June 1853 I was married to Diana Randal of Rutland, Jefferson County. In the spring of 1855 there was born to us a daughter, Florence Clarke. She married Charles F. Potts and is now a mother of eight children and lives about three miles west of Sandy Creek, a village in Oswego County. (Florence is buried in the Sandy Creek Cemetery).

My mother's name was Asenath Clarke (Corbin). I do not know anything of mother's family. Her father's ancestors were French. (The Corbin family lineage was compiled by Harvey Lawson in 1907). There were four brothers who settled ultimately in the southern portion of the county and two of them were in the more northern portion of the county. My Mother's family belonged to the northern Branch. I do not know any of their names, except that my mother's father was named Elkanah Corbin. He was a stalwart man standing six feet four inches in his stocking feet. He was one of the life guards of Washington during the Revolution and came home crippled in both legs, so that he was obliged to use crutches the rest of his life. Elkanah Corbin died in 1821 and he was 69 years old when he died. He left the Revolutionary War Service in the later part of 1777 and if he were of the body guards for General Washington, it would have been only for a short time. The Revolutionary War continued for some years after Elkanah left the service. Elkanah's pension records state he served under the Massachusetts Line Regiment commanded by Colonel Smith. There were seven children in Grandfather Elkanah Corbin's family. Named respectfully: Ira H., Hannah, Dorcas, Elkanah, Abigail, Simeon and Asenath. All these were born in Charleston, Montgomery County.

Ira H. Corbin married and settled near his father. I do not know his wife's family name, she was called Aunt Sarah. Her name was (Rusco). To them were born seven children named: Sherman, Nancy, Emily, Salome, Sally, Esther, and James. I do not know where any of them are, if living. (Sarah is buried in the Charleston Four Corners Christian Church Cemetery).

Hannah Corbin married Warren Stanton and settled in Charleston.
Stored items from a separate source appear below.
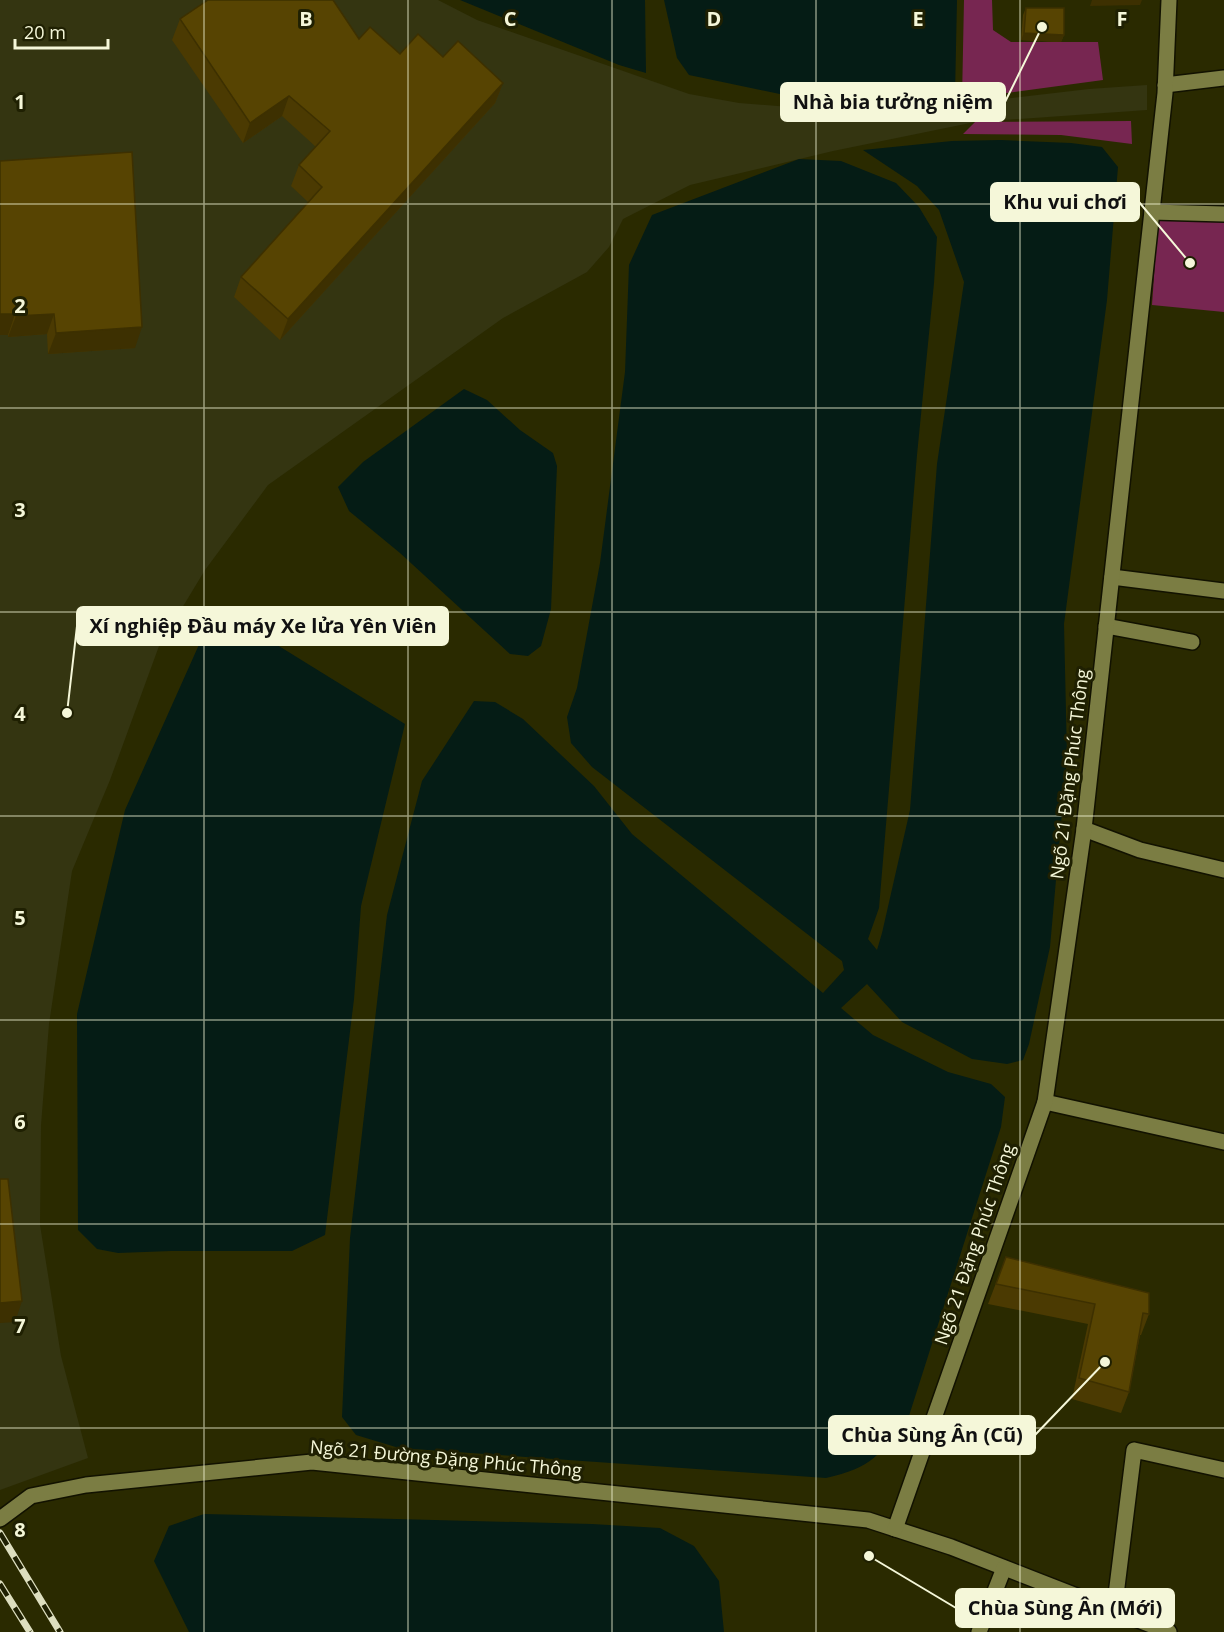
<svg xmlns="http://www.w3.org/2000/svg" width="1224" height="1632" font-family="'Open Sans',sans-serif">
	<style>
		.built { fill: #343511 }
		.green { fill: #772651 }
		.water { fill: #051c15 }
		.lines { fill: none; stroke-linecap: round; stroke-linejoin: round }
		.lane-casing { stroke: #121200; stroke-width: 18 }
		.street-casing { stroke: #121200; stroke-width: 18 }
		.lane { stroke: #7b7d43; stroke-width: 15 }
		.street { stroke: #7b7d43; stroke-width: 15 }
		.rail-casing { stroke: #dddebf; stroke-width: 7 }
		.rail { stroke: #1f2002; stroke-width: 4.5; stroke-dasharray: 14; stroke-linecap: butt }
		.wall { fill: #4b3a02 }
		.shaded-wall { fill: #3d3001 }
		.building { fill: #574402; stroke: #3d3001; stroke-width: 1.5 }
		.grid { fill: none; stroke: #f5f7d9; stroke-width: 1.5; stroke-opacity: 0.55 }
		.labels { text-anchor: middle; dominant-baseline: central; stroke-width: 6; stroke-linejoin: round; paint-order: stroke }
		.street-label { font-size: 18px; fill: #f5f7d9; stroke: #1f2002 }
		.grid-label { font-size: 20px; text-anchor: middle; font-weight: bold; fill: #f5f7d9; stroke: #1f2002; stroke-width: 6; stroke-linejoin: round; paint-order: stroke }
		.leader { fill: none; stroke: #f5f7d9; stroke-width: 2 }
		.callout-dot { fill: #f5f7d9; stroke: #1f2002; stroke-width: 2 }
		.callout { fill: #f5f7d9; stroke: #f5f7d9; stroke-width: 2 }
		.callout-label { font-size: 20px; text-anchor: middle; font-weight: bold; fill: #111 }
	</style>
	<rect width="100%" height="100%" fill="#2a2a00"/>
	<polygon class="built" points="0,0 438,0 477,20 689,94 739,103 827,110 875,111 926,108 1089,89 1147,85 1147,110 975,122 833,151 690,185 623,219 609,247 587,272 503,318 268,485 205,570 159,646 110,780 72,871 49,1024 41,1125 40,1225 61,1356 88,1458 0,1490"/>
	<g class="green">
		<polygon points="964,0 992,0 993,30 1011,42 1098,42 1103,80 962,99"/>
		<polygon points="1131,121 1132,144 1061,135 963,134 975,122"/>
		<polygon points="1158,219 1224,221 1224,312 1152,305"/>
	</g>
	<g class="water">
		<polygon points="460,0 645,0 646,73 619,65"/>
		<polygon points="664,0 957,0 955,94 949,100 808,100 689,75 677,58"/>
		<path d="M1001 140 1071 143 1102 147 1118 167 1107 300 1064 624 1067 757 1050 947 1029 1044 1023 1060 1007 1064 972 1059 902 1022 867 984 841 1008 873 1035 948 1072 991 1084 1005 1097 1001 1127 908 1419C880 1454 872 1468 826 1478L399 1448 356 1435 342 1417 350 1238 387 915 422 781 474 701 495 702 523 719 594 786 632 834 823 993 844 970 842 961 592 767 571 743 567 717 577 688 600 563 625 372 629 265 652 215 799 159 841 161 896 183 919 207 937 237 934 283 917 455 879 908 868 939 877 950 882 933 910 810 937 464 964 282 939 210 917 186 863 150 952 141Z"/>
		<polygon points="464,389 487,400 520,430 553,453 557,466 551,609 541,646 528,656 510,654 400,553 349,511 338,487 363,462"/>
		<polygon points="232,613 261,635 405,724 361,906 354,999 325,1235 292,1251 171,1251 118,1253 97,1249 78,1230 77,1014 125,810 206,629"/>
		<polygon points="204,1514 592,1524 660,1528 694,1546 719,1581 724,1632 189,1632 154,1561 169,1526"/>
	</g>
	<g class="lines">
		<defs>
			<g id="lane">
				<polyline points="1165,85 1224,78"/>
				<polyline points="1106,626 1192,642"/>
				<polyline points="1084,829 1140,850 1224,870"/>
			</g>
			<g id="street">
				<polyline points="1152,212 1224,214"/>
				<polyline points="1112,577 1224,591"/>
				<polyline points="1045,1102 1224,1142"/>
				<polyline points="0,1519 31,1496 86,1485 312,1462 868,1520 951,1547 1169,1632"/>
				<polyline points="895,1529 1045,1102 1084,829 1165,93 1169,0"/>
				<polyline points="1114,1611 1134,1450 1224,1470"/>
				<polyline points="979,1632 1004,1568"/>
			</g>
		</defs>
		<use href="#lane" class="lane-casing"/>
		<use href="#street" class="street-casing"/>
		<use href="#lane" class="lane"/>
		<use href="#street" class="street"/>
		<defs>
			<g id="rail">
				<polyline points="0,1533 60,1632"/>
				<polyline points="0,1584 30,1632"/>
			</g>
		</defs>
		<use href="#rail" class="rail-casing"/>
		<use href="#rail" class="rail"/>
	</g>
	<g class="wall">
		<polygon points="1026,8 1064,35 1061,42 1021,40 1023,15"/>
		<polygon points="180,19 359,39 400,54 443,57 503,83 495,103 280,340 234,297 241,277 308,202 291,186 299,165 316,147 282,116 243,143 172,40"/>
		<polygon points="0,161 135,348 48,354 47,334 8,337 8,335 0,335"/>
		<polygon points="1006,1257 1149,1314 1141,1335 1140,1335 1129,1392 1121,1413 1072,1399 1088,1324 988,1304"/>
	</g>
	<g class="shaded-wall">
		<polygon points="1092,0 1142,0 1140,5 1090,6"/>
		<polygon points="1024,33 1064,35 1061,42 1021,40"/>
		<polygon points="503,83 495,103 280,340 288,319"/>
		<polygon points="289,96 282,116 243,143 250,123"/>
		<polygon points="0,314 15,314 8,335 0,335"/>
		<polygon points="54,314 47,334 8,337 16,316"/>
		<polygon points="142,327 135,348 48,354 56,333"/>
		<polygon points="22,1301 15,1322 0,1323 0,1303"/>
	</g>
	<g class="building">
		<polygon points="208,0 333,0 359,39 370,27 400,54 418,34 443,57 458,41 503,83 288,319 241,277 322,187 299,165 330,131 289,96 250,123 180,19"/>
		<polygon points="1026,8 1064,8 1064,35 1024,33"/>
		<polygon points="132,152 142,327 56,333 54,314 16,316 15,314 0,314 0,161"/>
		<polygon points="0,1179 8,1179 22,1301 0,1303"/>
		<polygon points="1006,1257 1149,1293 1149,1314 1143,1313 1129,1392 1079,1378 1095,1304 996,1284"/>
	</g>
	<path class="grid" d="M204 0V1632M408 0V1632M612 0V1632M816 0V1632M1020 0V1632M0 204H1224M0 408H1224M0 612H1224M0 816H1224M0 1020H1224M0 1224H1224M0 1428H1224"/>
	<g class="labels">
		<g class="street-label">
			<text transform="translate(1069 774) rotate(-83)">Ngõ 21 Đặng Phúc Thông</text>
			<text transform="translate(974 1244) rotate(-71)">Ngõ 21 Đặng Phúc Thông</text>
			<text transform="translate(446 1458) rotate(5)">Ngõ 21 Đường Đặng Phúc Thông</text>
		</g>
	</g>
	<g class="grid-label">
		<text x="306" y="26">B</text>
		<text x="510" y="26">C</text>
		<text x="714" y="26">D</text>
		<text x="918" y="26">E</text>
		<text x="1122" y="26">F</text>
		<text x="20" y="109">1</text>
		<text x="20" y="313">2</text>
		<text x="20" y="517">3</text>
		<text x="20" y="721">4</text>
		<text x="20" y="925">5</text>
		<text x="20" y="1129">6</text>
		<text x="20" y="1333">7</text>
		<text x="20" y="1537">8</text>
	</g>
	<path class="leader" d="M1042 27L1005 102M1190 263L1139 202M67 713L77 626M1105 1362L1035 1435M869 1556L956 1608"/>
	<g class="callout-dot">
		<circle cx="1042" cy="27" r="6"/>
		<circle cx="1190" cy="263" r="6"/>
		<circle cx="67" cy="713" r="6"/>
		<circle cx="1105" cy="1362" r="6"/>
		<circle cx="869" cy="1556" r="6"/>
	</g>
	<g class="callout">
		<rect x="781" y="83" width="224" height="38" rx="6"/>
		<rect x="991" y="183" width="148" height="38" rx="6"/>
		<rect x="77" y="607" width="371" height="38" rx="6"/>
		<rect x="829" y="1416" width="206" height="38" rx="6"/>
		<rect x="956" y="1589" width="218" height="38" rx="6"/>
	</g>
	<g class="callout-label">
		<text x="893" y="109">Nhà bia tưởng niệm</text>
		<text x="1065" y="209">Khu vui chơi</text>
		<text x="263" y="633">Xí nghiệp Đầu máy Xe lửa Yên Viên</text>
		<text x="932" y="1442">Chùa Sùng Ân (Cũ)</text>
		<text x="1065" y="1615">Chùa Sùng Ân (Mới)</text>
	</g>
	<path d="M15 39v9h93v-9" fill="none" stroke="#f5f7d9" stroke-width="3"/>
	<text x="24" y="39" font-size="18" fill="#f5f7d9" stroke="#1f2002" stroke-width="4.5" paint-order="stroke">20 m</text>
</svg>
They had numerous children, but I have lost track of them entirely.

Dorcas Corbin married Daniel Stanton, brother of Warren. I first knew them as living in Russia, Herkimer County, where they raised numerous children named: John, Freeman, Keisa, Lymann, Elijah, Susan. Some of these are living at Copenhagen, Lewis County, and most of his (sic) children have died. His grandparents moved from Russia, Herkimer County.
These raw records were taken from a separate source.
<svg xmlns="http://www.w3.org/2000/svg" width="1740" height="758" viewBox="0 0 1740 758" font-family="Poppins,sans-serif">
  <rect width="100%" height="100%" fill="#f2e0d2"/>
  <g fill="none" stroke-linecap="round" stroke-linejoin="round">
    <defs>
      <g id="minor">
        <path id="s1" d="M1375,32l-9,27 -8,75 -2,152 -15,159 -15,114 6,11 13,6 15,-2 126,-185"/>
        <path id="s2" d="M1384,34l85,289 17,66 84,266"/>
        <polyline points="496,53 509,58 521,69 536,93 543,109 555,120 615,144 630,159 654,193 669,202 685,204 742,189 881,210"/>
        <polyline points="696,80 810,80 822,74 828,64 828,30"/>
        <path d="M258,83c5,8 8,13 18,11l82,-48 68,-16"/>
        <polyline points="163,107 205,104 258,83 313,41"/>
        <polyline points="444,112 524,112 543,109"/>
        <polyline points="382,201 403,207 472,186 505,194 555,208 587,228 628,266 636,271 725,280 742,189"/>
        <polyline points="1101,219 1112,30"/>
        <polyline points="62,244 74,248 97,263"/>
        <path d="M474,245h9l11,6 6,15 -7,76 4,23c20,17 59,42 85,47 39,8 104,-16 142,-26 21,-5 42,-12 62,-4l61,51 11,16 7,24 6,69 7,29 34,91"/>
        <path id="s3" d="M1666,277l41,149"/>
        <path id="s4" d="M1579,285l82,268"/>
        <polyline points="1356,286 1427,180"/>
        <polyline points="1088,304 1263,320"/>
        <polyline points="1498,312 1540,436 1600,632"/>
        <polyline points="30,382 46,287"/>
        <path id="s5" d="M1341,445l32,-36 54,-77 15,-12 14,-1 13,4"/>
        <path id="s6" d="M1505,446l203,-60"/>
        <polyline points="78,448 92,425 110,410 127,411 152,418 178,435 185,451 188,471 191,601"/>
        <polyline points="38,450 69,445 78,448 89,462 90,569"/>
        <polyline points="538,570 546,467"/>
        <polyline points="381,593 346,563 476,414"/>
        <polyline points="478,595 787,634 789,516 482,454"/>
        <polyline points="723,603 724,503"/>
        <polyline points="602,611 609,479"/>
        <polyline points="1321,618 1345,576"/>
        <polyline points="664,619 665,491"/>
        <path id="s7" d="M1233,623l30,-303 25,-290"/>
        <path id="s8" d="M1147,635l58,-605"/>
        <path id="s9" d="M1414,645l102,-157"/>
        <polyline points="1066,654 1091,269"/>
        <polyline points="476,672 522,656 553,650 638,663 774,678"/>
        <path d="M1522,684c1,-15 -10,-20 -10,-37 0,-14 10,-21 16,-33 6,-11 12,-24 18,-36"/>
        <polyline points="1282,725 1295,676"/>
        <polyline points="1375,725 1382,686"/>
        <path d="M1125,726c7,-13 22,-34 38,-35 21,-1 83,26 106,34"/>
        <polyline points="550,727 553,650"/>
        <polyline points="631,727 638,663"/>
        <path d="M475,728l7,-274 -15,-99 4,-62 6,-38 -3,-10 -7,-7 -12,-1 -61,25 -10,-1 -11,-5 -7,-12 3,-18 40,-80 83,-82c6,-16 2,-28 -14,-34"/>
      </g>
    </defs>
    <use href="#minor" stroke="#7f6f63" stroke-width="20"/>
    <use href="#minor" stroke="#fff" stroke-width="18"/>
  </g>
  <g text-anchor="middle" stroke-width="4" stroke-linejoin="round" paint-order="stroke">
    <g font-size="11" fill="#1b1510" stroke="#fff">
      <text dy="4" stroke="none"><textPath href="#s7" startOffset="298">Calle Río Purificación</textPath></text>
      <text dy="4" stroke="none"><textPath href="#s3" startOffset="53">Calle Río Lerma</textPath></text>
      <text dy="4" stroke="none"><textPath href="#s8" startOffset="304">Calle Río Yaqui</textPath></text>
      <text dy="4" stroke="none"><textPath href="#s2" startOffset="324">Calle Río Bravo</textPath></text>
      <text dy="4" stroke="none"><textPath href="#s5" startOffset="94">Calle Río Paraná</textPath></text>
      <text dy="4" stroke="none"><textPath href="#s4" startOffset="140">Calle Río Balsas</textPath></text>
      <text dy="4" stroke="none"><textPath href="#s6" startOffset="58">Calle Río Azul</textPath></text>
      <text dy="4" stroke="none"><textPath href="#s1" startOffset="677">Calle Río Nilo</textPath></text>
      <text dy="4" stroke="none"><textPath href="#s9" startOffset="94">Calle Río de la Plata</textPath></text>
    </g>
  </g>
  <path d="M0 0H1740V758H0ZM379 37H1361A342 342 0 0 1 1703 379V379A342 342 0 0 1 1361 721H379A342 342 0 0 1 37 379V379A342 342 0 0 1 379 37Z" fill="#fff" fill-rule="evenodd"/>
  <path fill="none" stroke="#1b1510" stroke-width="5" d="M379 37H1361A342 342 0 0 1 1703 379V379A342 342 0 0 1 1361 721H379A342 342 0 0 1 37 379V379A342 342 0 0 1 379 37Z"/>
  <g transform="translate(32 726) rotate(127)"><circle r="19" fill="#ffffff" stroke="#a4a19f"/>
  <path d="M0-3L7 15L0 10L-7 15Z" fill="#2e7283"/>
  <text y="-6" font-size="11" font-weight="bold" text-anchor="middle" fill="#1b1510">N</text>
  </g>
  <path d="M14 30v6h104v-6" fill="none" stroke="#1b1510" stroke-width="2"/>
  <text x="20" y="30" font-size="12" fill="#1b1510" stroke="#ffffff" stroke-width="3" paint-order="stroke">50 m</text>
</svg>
Elkany (sic) Corbin, Jr. married Lucy Clarke, (my father's sister) and was among the earliest settlers of the Town of Clayton in Jefferson County. There were four sons named: Simeon, Ira H., Melza (sic) and Alanson. The parents and children are all buried in the old cemetery near Corbins Corners, about a mile north of Depauville where rests Wilbur Vincent, father of sister Betsy's husband. He being the first white man who died north of Depauville among the early settlers of that section of Jefferson County.(Added information includes the following: He lived many years in Russia, Herkimer County, before he moved to Clayton, Elkanah Jr. died in 1864. He was 75 years old when he died. He was born in 1789 in Charleston, Montgomery Co., N. Y. He was 29 years old when he moved in 1818 with his family to Clayton, N. Y.)